Courtesy of Roswell’s Cancer Talk Blog
You may already know the basics of cancer staging — but some things might surprise you. Staging describes how much cancer is present in the body and how far it has spread (metastasized) beyond the area where it originated. At stage 1 cancer has not spread outside the organ where it began. At stage 4, it has spread to distant parts of the body. The most common method of tumor staging combines the size of the main tumor (T), the number of nearby lymph nodes that contain cancer cells (N), and evidence of metastasis (M), confirmation that the cancer has spread from its original site.
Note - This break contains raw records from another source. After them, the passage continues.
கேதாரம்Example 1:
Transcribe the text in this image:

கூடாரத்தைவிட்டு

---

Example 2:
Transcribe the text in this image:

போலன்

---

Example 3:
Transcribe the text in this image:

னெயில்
“Staging helps doctors estimate how aggressive the cancer is, predict a patient’s chances of survival, and choose the best treatment approach, including a patient’s eligibility for clinical trials, which is almost always someone with a stage 4 cancer,” explains Amy Early, MD, FACP. Dr. Early says the stage assigned to your cancer at diagnosis does not change, even if you go into remission or the disease worsens. This helps researchers track and compare survival rates for patients diagnosed at the same stage and determine the effectiveness of treatments at specific stages. “A breast cancer diagnosed at stage 2 that later metastasizes to the lungs may need a different treatment than a cancer that was diagnosed at stage 4, when the disease had already metastasized to the lungs — possibly affecting survival. If a stage 2 breast cancer metastasizes to the lungs, it is called stage 2 breast cancer with lung metastases — not stage 4 breast cancer.
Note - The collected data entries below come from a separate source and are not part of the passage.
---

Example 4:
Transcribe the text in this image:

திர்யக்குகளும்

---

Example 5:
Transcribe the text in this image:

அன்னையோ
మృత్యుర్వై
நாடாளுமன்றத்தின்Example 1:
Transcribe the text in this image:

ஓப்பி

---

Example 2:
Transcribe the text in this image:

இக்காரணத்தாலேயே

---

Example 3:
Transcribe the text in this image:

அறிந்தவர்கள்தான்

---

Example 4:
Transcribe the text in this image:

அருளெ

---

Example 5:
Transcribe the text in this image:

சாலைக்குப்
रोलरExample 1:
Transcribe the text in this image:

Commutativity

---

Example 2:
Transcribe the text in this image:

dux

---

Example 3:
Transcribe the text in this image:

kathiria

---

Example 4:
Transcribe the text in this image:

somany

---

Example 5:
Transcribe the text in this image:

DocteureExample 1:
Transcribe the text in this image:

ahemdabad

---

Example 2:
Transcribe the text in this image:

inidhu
Leukemia and most other blood cancers are not staged, because leukemia cells are already circulating in the blood throughout the whole body when diagnosed. Instead, the disease is described as active or in remission. Brain tumors are also not staged, because while they may spread to other parts of the central nervous system, they rarely spread to organs or lymph nodes in other parts of the body. Instead, the tumor cells are graded from 1 to 4 to describe how different they look from normal cells. “Small cell lung cancer is described as either limited stage or extensive disease, important in making treatment decisions. Limited stage means the cancer is confined to the chest. Extensive disease means it’s extended outside the chest,” says Dr. Early.
Pathologists determine treatment by examining tumor cells to determine whether a new tumor is primary or metastatic. If someone develops a second primary tumor, it is staged separately from the first primary tumor. A primary tumor begins growing on its own. A metastatic tumor begins when cells break away from a primary tumor and spread to another location.
The staging system for cancer was first developed in the 1940s. Since then, guidelines are updated every six to eight years based on new information consistent with ongoing cancer research.